Required work:
[1] In the BEROSE announcements, in what year did Eva Lips and her husband return to Leipzig?
[2] Continue the BEROSE announcements from the point where they stop.

Passage:
BEGIN
Eva Lips (1906-1988), German Anti-Fascist Anthropologist, by Ingrid Kreide-Damani

HAR is pleased to announce a recent release from BEROSE International Encyclopaedia of the Histories of Anthropology: an article (in English ) about German anthropologist Eva Lips.

Kreide–Damani, Ingrid, 2022. “The Grande Dame of Ethnology in Leipzig: A Biography of Eva Lips”, in BEROSE International Encyclopaedia of the Histories of Anthropology, Paris.

German anthropologist Eva Lips (1906–1988) was an opponent of the Nazi regime who established herself in the United States in 1934 with her husband, anthropologist Julius Lips (1895–1950). She was a successful anti-fascist exile writer, and she supported her husband in his field research on the economy and law of North American First Nations and African American minorities. In 1948, the couple returned to Leipzig in the Soviet-occupied zone of Germany. In this fascinating article, Kreide-Damani unveils the biography of Eva Lips, who was born in Leipzig into an upper-middle-class family and grew up in the cosmopolitan atmosphere of the educated middle class. She married Julius Lips at the age of 18, and they both moved to Cologne in 1925, where he was appointed director of the Rautenstrauch-Joest Museum of Ethnology in 1928 and associate professor of ethnology and sociology at the University of Cologne in 1930. The couple emigrated to the United States following Julius Lips’ dismissal from his Cologne posts in 1933 as an opponent of National Socialism.  When her husband died suddenly in 1950, Eva Lips succeeded him as director of the Julius Lips Institute for Comparative Sociology of Law and Ethnology and advanced to become one of the first female professors at the University of Leipzig. Closely associated with Julius Lips’ scientific approaches, she trained more than half of the graduate ethnologists in the GDR until the beginning of the third university reform in 1968. As a committed but unconventional and individually undogmatic citizen, Eva Lips played a decisive role in shaping the profile of ethnology in the GDR.

The Summer Institute of Linguistics, by Élise Capredon & Thomas Grillot

HAR is pleased to announce a recent release from BEROSE International Encyclopaedia of the Histories of Anthropology: an article (in French) on the Summer Institute of Linguistics (SIL).

Capredon, Élise & Thomas Grillot, 2022. “Une anthropologie au service de l’évangélisation : histoire(s) du Summer Institute of Linguistics”, in BEROSE International Encyclopaedia of the Histories of Anthropology, Paris.
END
Record set:
BEGIN
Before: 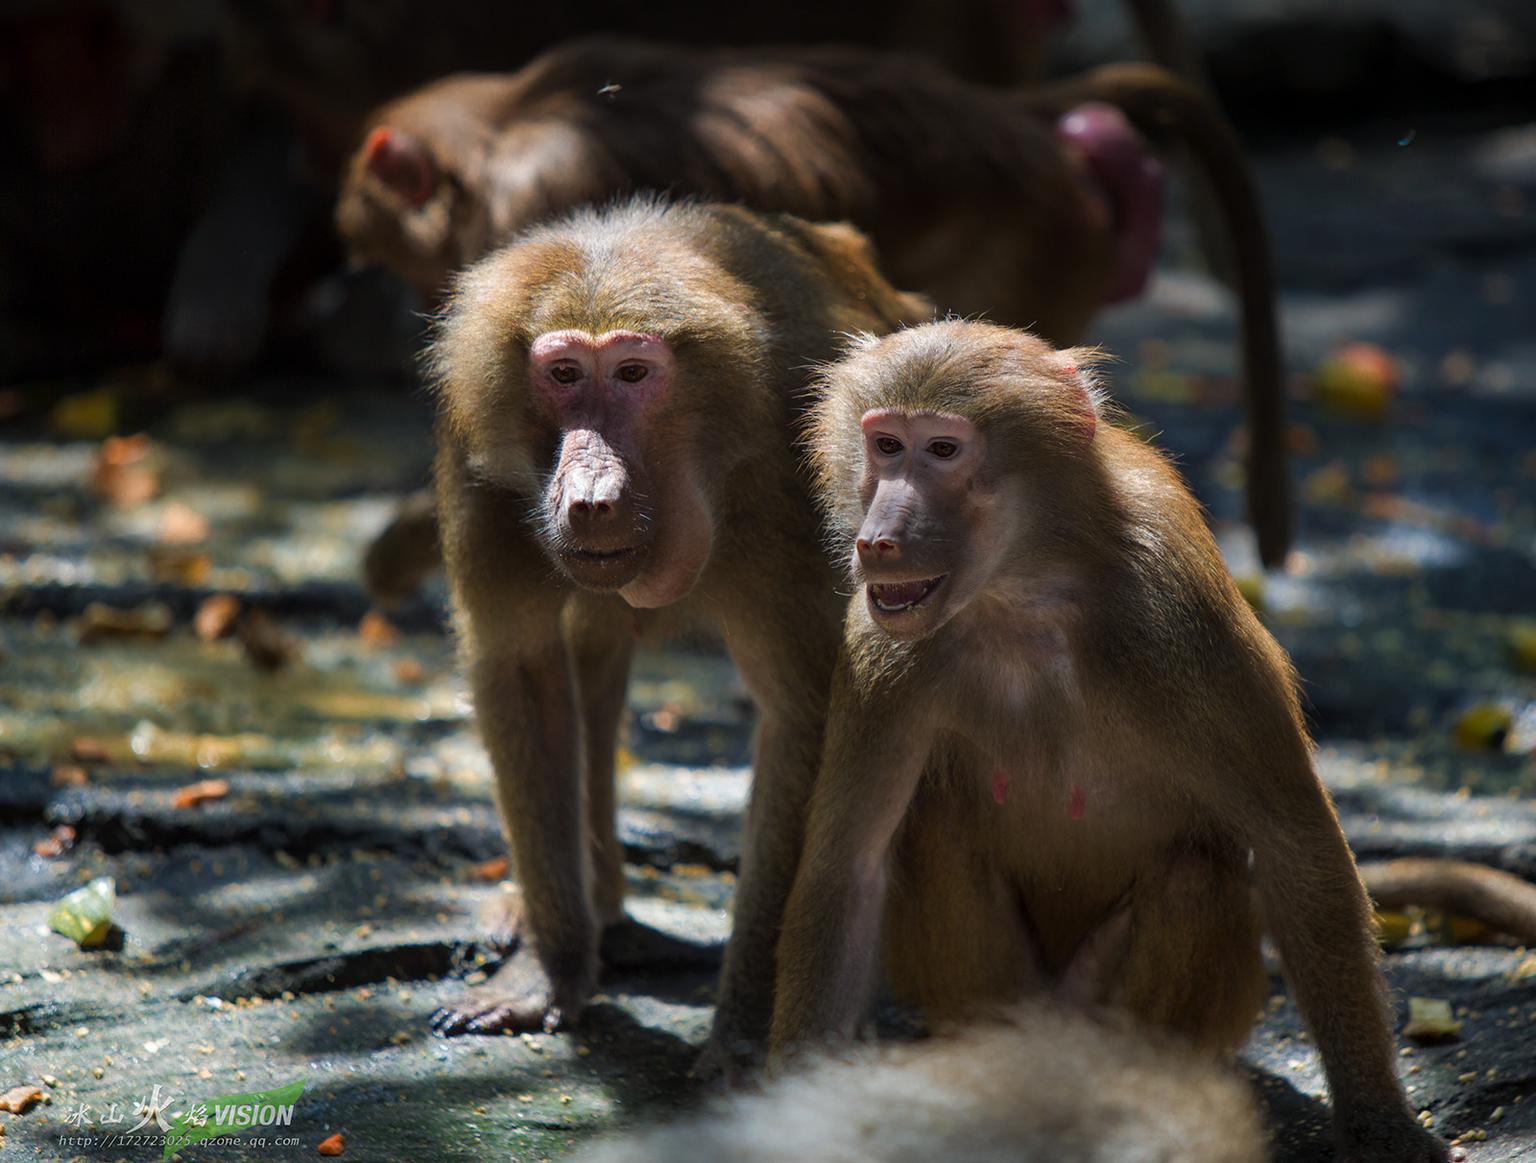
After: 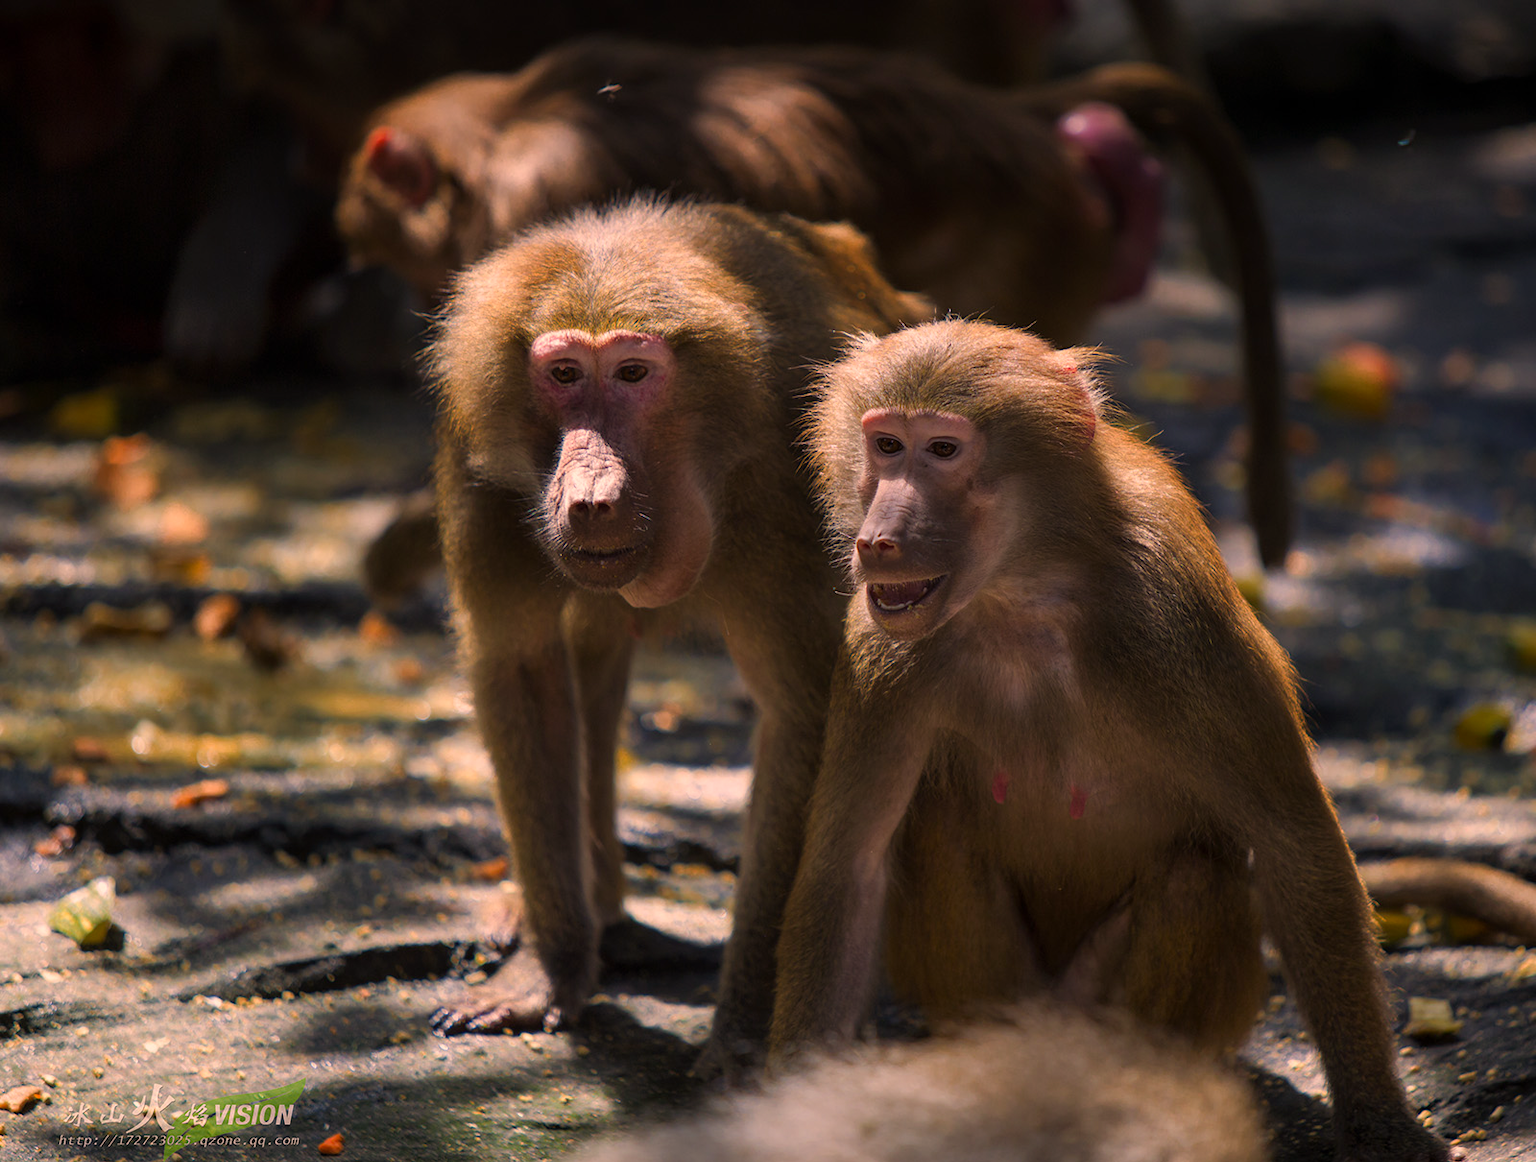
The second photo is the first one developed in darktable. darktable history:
color correction: highlights a* 21.16, highlights b* 19.61
exposure: exposure -0.05 EV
END
Answers to each task:
[1] 1948

[2]
Founded in the United States in 1934 by William Cameron Townsend (1896-1982), the Summer Institute of Linguistics (SIL) is an evangelical missionary organization. It was founded in the context of the expansion of Protestant missionary evangelism to Latin America. The SIL specializes in translating the Bible into indigenous languages. The interest of the SIL’s missionary-translators in indigenous peoples and the work of translation led them to call upon anthropology and linguistics. For a long time, the SIL was led by the linguist Kenneth Pike (1912–2000), president from 1942 to 1978. After the Second World War, it expanded in Latin America (contemporary with the Indigenist moment), but also in Asia and Africa. The strategy of erasing the missionaryism behind the scientific objectives was essential to this success. From the 1970s onwards, the SIL was the object of virulent criticism which led to the expulsion of the organization from Brazil, Mexico, etc. Far from disappearing, it restructured itself, enhancing the higher education of its members in its International Linguistic Center, affiliated to the University of Texas in Dallas. Due to the number of its missionaries and the extension of its network, it occupies a central place in the Christian missionary movement. In spite of its descriptive aspect, Capredon and Grillot point out that the work of cataloguing and teaching languages proposed by SIL linguists is still essential today.

Francisco Martins Lage (1888-1957), Portuguese Ethnographer, by Maria Barthez

HAR is pleased to announce a recent release from BEROSE International Encyclopaedia of the Histories of Anthropology: an article (in English, French, and Portuguese) on Francisco Martins Lage, a recognized Portuguese ethnographer-intellectual outside of the university in the first half of the 20th century.

Barthez, Maria, 2022. “Ethnographer without a Chair, Playwright of ‘Portuguese Folklore’: The Life and Work of Francisco Lage”, in BEROSE International Encyclopaedia of the Histories of Anthropology, Paris.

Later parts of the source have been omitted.